I have a Brother HL 1020 laser printer, which strictly speaking is a Windows printer. Xandros identified it and set it up correctly right during the installation.
Let's just say I really like this distro. I chose it very carefully, and I have yet to have an issue with it.
Robert B. Marks
Author, Demonsbane in Diablo Archive
>Actually this is universally considered to be a Bad >Thing, if you speak to anyone who writes, maintains,
>hosts or supports Open Source or Free Software.
Gee...is that why there's a Windows version of Firefox?
>Why should we continue
>to spoonfeed them when there
>is no benefit coming back our way?
>They aren't supporting our community,
>they aren't supporting our
>development, they aren't supporting
>anything we do,
Fanaticism's fun, isn't it kids? I can really visualise the foam issuing forth from the mouth of this particular commenter. Of course, in their autonomic fanaticism, it never occurs to such enlightened thinkers as this one that perhaps when using OSS applications in Windows, it might cause at least some users to become curious about these apps' native OS. This also genuinely does happen...Newbies visit the Linux From Scratch IRC server all the time.
I actually can't think of a better way than something like Cygwin for gradually familiarising a windows user with a command line. It's the perfect wading pool scenario...they can get their feet wet to their hearts' content, but they can also run back to the percieved safety of Windows whenever they need to. Then, when the day comes when they feel they've learnt enough in that medium, they can begin to dual boot. Maybe they want to be able to web surf without security risks. Maybe they've grown sufficiently accustomed to bash in cygwin that they want to experiment with scripting/automation more thoroughly. Maybe they want a graphical user interface that is configurable from the ground up. Either way, they can keep XP for games or whatever else they want, while embracing Linux for those individual reasons...then when the day comes that Linux does run the games they want as well, (via cedega etc)
if they're confident enough they can uninstall XP completely.
Migration is a very transitional process...it doesn't happen all at once...and it has to start somewhere. Getting Linux more widely accepted is going to be a very long term, large scale task...and attitudes like the one in the parent article are not going to help us get there.
How many Microsoft Windows users have you seen reporting bugs with the Free Software they're running on their Windows machines? How many contribute code fixes back?
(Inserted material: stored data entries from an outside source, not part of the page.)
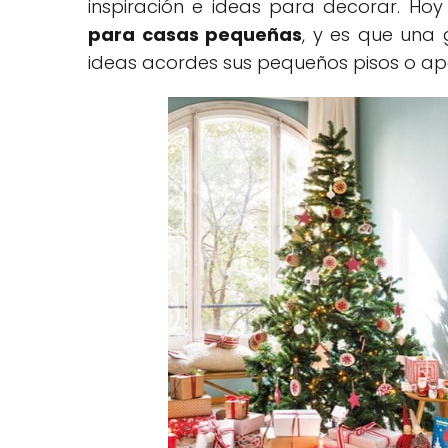
inspiración e ideas para decorar. H
para casas pequeñas
, y es que una
ideas acordes sus pequeños pisos o a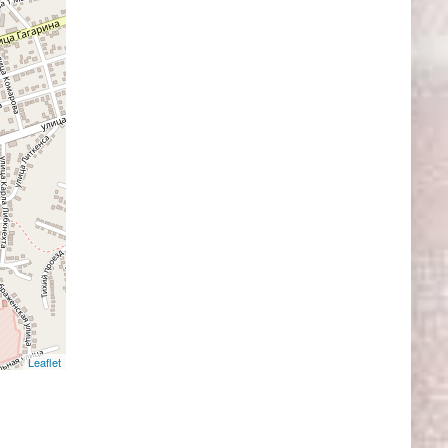
Leaflet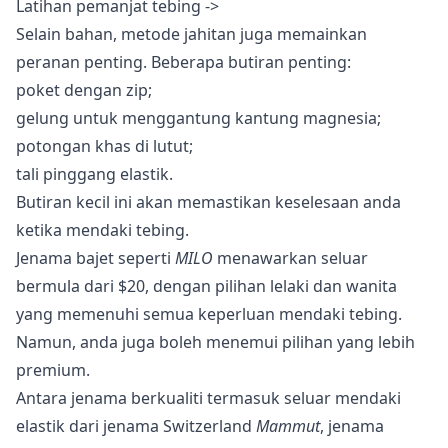
Latihan pemanjat tebing ->
Selain bahan, metode jahitan juga memainkan
peranan penting. Beberapa butiran penting:
poket dengan zip;
gelung untuk menggantung kantung magnesia;
potongan khas di lutut;
tali pinggang elastik.
Butiran kecil ini akan memastikan keselesaan anda
ketika mendaki tebing.
Jenama bajet seperti
MILO
menawarkan seluar
bermula dari $20, dengan pilihan lelaki dan wanita
yang memenuhi semua keperluan mendaki tebing.
Namun, anda juga boleh menemui pilihan yang lebih
premium.
Antara jenama berkualiti termasuk seluar mendaki
elastik dari jenama Switzerland
Mammut
, jenama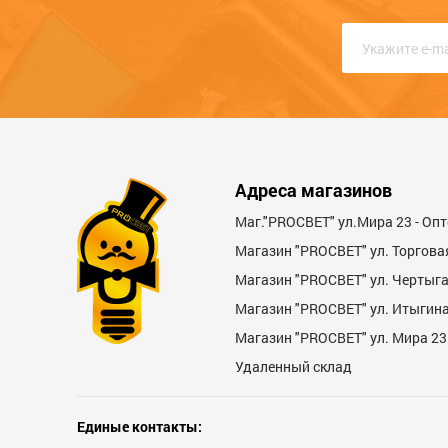
Качество
Функциональность
Стоимость
Достоинства
Адреса магазинов
Маг."PROСВЕТ" ул.Мира 23 - Оп
Магазин "PROСВЕТ" ул. Торгова
Магазин "PROCBET" ул. Чертыг
Магазин "PROCBET" ул. Итыгина 
Магазин "PROСВЕТ" ул. Мира 23
Недостатки
Удаленный склад
Единые контакты: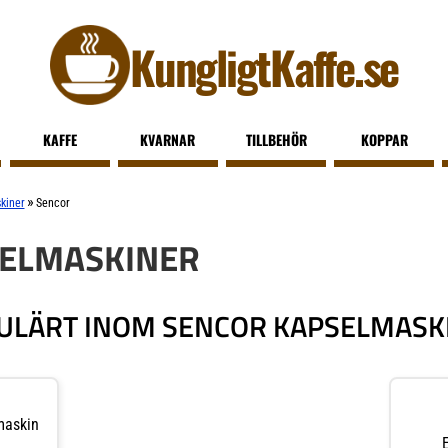
KungligtKaffe.se
KAFFE
KVARNAR
TILLBEHÖR
KOPPAR
»
kiner
Sencor
SELMASKINER
ULÄRT INOM SENCOR KAPSELMASK
maskin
How many actually donate or support the Free Software projects they're using in ANY way? I'd venture to guess less than 1% overall.
While the number of windows users who report bugs or who contribute to FOSS may be small this may be because they just want things to work and either wouldn't know what the problem was or didn't have the programming skills to submit bug fixes. Those who work with a FOSS OS however are more than likely more proficient in one if not both of these.
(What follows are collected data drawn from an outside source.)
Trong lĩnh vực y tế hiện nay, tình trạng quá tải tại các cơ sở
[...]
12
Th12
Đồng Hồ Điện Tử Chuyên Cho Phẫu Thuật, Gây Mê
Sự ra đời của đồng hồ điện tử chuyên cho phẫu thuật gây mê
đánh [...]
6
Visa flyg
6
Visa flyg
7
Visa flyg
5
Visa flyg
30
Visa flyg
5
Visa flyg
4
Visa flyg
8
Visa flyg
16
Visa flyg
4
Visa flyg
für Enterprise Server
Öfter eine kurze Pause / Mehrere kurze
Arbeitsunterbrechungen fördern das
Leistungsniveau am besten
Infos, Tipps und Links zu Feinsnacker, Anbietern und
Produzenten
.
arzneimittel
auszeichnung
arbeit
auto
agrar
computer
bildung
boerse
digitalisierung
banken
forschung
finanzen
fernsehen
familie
FalconShould there be a Law?
Because the average user doesn't care about your so-called cause.
People are not going to take the time to care about freedom as it relates to licenses and source code. They just aren't. Now, they might eventually if the RIAA and MPAA and the hardware manufacturers start restricting peoples' access to media, but that's a future consideration, and is not applicable today.
So... how can you get them to switch over? Offer a faster, more accessible product. This is simple, and it works. Just take a look at vehicles. Used to be that you'd have to hand-crank your car. Then came electric ignition. Then came automatic transmissions. Air conditioners and heaters came into fashion. Radios too. Then came anti-lock brakes. People will use better, easier to use products when comparably priced (and since Windows is included in the price of a new PC, and since new PCs carry warranties, they are more desirable than a bare bones PC and a distro). Many will even pay a premium to use a better product (DVD players vs. VCRs, Macs, cookware, etc).
So, if people aren't using Linux, then maybe Linux isn't superior to Windows and Mac OSX for the things that count for the average user. Crazy, I know, but the numbers don't lie.